Десять из двенадцати главных военных преступников, осужденных на смерть Международным военным трибуналом 1 октября 1946 года, были казнены после 217 дней суда. Но двоим из этих двенадцати удалось избежать виселицы. Одним был Герман Геринг. Подобно Адольфу Гитлеру, Генриху Гиммлеру и Йозефу Геббельсу, Геринг избрал собственный способ уйти из мира, который он и другие нацистские лидеры подвергли столь чудовищному насилию.
Каким-то способом в камеру Геринга пронесли тайком пузырек с цианистым калием. Рейхсмаршал принял смертоносное содержимое пузырька за два часа до выхода к виселице. Его труп был вынесен на носилках в спортзал. Там его сфотографировали в одетом и раздетом состоянии, так же как и трупы десяти повешенных. Это потребовалось как доказательство того, что все эти люди действительно мертвы.
Такая определенность отсутствовала в отношении другого осужденного нациста, который избежал процедуры последнего восхождения по тринадцати ступенькам к петле, черного балахона и открытия люка. Им был рейхслейтер Мартин Борман, глава канцелярии нацистской партии и секретарь фюрера.
Борман не был повешен лишь по одной-единственной причине. Его не было среди тех, кто подлежал повешению. В отличие от Геринга он отсутствовал в тюремной камере. Отсутствовал он и на скамье подсудимых трибунала в Нюрнберге. Борман был единственным обвиняемым, которого судили и которому вынесли приговор в отсутствие подсудимого. Если такое отсутствие оставалось как главной нераскрытой тайной, так и источником замешательства британских и американских (а также советских. – Ред.) спецслужб, которые безуспешно разыскивали его в конце войны, то это вполне согласовывалось с личностью этого деятеля.
Борман всегда был нацистским лидером, личность которого была скрыта завесой тайны. Он работал в тени, пренебрегал публичным признанием и наградами. Но обладал колоссальной властью. Насколько реальной была эта власть, можно судить на основе мнений, выраженных другими нацистскими лидерами. Эти люди, которых боялись и которых ненавидели миллионы их жертв, боялись и ненавидели, в свою очередь, деятеля, фактически не известного никому, кроме них самих.

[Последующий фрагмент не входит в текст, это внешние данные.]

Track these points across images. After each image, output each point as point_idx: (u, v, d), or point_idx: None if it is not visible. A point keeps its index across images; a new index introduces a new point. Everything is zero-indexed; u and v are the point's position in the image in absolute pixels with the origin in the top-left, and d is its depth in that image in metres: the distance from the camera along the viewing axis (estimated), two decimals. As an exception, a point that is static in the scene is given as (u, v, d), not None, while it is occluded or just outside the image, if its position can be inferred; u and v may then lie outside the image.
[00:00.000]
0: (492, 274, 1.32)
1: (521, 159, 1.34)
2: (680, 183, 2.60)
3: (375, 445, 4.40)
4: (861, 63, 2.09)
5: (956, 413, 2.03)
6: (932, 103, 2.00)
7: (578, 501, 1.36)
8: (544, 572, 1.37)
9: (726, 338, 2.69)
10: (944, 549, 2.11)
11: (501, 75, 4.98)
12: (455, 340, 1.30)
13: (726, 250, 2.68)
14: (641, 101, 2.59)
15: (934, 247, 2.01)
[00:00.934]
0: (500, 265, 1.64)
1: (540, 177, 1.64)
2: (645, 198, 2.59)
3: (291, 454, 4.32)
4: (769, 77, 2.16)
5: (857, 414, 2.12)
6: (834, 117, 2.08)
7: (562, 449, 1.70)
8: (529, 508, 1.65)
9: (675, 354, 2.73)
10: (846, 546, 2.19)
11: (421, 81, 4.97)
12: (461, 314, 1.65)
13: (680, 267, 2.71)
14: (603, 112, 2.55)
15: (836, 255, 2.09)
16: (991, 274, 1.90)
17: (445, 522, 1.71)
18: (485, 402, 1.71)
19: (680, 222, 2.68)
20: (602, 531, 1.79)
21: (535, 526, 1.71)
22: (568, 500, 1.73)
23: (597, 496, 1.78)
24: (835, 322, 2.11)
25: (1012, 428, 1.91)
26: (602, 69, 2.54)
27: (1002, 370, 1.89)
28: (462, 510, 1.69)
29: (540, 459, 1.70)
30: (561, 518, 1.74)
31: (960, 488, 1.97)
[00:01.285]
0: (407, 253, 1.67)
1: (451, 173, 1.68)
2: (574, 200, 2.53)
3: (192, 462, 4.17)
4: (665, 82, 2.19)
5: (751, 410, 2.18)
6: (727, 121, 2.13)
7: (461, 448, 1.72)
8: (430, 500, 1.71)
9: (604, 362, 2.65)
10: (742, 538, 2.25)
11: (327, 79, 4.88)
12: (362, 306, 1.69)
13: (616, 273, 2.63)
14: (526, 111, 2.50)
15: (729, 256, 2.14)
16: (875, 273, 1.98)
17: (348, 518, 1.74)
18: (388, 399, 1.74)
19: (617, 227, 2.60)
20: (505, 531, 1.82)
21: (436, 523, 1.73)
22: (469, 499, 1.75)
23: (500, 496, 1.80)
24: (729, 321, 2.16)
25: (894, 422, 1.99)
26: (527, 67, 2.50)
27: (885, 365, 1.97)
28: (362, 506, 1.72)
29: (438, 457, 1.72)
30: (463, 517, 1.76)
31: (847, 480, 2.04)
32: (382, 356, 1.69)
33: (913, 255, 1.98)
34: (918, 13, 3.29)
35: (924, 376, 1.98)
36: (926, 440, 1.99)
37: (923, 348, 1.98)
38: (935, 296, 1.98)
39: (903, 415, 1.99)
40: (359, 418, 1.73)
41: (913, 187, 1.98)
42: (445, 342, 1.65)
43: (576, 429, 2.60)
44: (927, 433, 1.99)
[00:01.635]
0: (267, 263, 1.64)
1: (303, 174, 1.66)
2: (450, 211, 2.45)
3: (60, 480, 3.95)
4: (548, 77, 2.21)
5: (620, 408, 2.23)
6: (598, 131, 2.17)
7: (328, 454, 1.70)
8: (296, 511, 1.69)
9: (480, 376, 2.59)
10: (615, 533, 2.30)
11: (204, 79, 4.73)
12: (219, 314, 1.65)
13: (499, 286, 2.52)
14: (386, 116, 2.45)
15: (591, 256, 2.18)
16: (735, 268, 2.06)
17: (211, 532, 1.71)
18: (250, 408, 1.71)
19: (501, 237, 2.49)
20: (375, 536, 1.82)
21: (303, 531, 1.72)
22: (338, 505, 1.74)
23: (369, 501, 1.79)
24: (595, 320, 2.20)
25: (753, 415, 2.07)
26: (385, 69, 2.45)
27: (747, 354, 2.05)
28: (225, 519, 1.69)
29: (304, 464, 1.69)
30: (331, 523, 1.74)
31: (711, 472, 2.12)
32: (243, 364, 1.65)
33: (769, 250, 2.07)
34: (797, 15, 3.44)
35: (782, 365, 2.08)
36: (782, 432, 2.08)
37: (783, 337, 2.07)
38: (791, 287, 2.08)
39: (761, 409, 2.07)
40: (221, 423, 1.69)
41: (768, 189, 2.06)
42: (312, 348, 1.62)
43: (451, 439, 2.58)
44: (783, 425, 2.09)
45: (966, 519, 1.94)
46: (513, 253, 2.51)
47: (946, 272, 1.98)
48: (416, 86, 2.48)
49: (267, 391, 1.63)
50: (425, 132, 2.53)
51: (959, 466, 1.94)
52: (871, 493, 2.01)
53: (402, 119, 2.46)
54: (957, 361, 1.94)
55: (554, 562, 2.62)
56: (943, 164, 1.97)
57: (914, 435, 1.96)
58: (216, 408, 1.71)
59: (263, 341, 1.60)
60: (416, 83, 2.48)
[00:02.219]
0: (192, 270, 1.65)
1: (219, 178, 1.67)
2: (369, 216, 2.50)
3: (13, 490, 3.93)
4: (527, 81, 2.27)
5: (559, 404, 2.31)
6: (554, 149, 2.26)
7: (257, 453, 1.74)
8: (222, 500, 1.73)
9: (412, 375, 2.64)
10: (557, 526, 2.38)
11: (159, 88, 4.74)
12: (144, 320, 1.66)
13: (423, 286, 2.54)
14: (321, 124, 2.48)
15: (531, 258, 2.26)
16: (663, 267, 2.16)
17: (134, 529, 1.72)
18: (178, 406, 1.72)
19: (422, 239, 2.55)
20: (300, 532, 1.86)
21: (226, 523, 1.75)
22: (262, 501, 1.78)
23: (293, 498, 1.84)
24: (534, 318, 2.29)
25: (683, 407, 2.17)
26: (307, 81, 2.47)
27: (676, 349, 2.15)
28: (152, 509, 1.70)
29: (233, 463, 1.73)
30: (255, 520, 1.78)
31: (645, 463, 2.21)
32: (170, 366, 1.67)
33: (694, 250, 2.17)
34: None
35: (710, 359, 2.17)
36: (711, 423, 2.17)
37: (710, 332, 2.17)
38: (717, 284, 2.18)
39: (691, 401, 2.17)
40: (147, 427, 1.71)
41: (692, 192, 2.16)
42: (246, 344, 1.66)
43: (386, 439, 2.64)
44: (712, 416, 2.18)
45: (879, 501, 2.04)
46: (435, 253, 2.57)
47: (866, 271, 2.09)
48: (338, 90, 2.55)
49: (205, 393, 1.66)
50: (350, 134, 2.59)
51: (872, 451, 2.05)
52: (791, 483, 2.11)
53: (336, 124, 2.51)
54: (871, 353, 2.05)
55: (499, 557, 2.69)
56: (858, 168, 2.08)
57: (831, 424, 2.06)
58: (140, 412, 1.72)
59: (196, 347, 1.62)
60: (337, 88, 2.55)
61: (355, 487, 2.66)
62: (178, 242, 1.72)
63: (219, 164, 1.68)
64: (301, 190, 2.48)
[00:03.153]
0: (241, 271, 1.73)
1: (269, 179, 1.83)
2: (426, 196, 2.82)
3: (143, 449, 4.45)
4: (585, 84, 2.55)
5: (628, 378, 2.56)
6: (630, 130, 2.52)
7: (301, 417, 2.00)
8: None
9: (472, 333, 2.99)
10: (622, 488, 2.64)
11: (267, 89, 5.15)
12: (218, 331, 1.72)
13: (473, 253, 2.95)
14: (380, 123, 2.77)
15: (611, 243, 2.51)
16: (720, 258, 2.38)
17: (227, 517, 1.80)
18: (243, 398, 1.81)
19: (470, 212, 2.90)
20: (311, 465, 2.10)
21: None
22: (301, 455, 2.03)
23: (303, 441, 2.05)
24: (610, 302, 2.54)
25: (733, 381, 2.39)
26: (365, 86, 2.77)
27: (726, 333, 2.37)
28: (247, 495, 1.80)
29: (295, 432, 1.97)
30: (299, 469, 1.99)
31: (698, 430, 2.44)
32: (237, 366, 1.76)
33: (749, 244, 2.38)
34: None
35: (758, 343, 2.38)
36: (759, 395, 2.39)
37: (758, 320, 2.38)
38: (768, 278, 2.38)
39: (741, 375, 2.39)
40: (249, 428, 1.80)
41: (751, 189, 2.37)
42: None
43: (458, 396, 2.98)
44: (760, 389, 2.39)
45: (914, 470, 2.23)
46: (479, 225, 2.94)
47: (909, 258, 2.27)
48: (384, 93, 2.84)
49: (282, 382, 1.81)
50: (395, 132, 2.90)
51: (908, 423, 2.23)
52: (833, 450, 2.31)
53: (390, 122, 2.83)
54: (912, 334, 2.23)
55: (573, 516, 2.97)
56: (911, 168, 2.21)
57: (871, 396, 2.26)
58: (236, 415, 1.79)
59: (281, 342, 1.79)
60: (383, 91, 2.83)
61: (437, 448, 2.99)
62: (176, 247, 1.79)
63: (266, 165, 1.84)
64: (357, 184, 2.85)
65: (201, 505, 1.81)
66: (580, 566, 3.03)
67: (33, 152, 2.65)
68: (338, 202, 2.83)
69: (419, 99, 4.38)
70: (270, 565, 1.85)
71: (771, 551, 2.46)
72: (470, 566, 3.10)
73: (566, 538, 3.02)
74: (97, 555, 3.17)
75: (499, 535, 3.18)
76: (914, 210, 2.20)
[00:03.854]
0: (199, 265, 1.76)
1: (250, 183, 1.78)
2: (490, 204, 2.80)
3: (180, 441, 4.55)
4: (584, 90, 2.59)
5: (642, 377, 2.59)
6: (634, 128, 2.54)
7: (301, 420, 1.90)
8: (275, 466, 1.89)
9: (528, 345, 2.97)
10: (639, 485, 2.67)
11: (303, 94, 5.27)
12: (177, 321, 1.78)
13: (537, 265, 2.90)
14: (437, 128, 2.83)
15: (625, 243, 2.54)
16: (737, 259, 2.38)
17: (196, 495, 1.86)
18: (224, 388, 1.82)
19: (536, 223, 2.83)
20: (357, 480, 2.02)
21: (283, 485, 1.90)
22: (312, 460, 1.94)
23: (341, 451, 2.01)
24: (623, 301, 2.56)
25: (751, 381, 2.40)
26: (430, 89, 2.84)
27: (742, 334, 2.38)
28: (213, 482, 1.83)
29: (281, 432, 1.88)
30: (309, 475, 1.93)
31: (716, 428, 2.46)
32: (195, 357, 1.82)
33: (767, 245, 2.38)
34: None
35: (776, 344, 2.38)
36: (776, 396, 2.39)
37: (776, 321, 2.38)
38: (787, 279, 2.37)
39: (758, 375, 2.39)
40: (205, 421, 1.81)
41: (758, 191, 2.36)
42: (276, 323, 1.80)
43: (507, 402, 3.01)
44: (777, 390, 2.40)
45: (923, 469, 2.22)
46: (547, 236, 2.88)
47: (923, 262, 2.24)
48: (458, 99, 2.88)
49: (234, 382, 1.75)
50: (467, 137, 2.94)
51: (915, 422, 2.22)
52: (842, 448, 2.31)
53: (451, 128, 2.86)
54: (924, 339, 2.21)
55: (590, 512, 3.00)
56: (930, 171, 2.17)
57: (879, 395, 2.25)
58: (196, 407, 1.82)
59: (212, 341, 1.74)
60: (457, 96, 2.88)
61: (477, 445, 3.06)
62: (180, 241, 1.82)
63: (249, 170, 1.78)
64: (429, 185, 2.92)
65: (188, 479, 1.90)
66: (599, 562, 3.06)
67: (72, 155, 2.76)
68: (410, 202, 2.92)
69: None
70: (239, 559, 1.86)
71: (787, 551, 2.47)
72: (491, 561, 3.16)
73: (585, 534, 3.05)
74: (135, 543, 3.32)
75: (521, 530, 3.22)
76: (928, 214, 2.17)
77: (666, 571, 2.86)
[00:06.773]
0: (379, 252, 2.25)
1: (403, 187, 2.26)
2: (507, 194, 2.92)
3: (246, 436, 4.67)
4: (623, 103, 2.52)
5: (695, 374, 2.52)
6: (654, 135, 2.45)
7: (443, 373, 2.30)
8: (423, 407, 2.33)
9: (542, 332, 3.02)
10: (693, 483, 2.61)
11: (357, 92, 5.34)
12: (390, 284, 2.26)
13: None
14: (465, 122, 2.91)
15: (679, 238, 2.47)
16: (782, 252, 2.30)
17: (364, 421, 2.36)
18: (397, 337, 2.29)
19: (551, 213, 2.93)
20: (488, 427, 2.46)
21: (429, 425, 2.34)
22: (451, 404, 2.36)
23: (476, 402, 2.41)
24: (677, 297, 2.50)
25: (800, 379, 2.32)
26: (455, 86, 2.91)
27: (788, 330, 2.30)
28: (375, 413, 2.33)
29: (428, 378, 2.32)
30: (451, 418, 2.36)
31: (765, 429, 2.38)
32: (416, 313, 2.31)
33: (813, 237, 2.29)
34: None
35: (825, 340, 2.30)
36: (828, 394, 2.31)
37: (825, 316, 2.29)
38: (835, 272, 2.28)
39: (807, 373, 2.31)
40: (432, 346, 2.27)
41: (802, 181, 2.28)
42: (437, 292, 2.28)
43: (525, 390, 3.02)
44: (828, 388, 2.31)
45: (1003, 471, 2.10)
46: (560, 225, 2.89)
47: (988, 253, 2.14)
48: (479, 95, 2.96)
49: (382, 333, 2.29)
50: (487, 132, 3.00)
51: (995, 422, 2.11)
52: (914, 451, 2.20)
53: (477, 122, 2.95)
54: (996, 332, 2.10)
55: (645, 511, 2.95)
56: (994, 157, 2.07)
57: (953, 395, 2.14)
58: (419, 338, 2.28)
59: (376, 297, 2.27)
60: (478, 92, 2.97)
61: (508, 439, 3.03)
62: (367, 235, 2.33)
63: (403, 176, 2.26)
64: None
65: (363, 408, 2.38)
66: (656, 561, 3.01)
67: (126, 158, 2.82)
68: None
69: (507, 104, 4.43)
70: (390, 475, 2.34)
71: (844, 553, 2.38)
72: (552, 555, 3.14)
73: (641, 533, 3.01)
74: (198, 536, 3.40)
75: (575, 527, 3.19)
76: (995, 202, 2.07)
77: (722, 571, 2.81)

По мнению одного из обвиняемых в Нюрнберге, Ганса Франка, нацистского генерал-губернатора Польши (точнее, «огрызка» Польши, так называемого генерал-губернаторства. В 1941 году, после вторжения немцев в СССР, в состав генерал-губернаторства включили Галицию с Львовом (с 1939 года были в составе СССР). – Ред.), Борман был «архинегодяем». Ненависть слишком мягкое слово, чтобы выразить чувства Франка в отношении нациста номер два. Другой обвиняемый, Ганс Фриче, одно время высокопоставленный деятель министерства пропаганды доктора Йозефа Геббельса, заявил на суде: «Во-вторых, – и это то, что я не могу не сообщить под присягой, – доктор Геббельс совершенно определенно опасался Мартина Бормана».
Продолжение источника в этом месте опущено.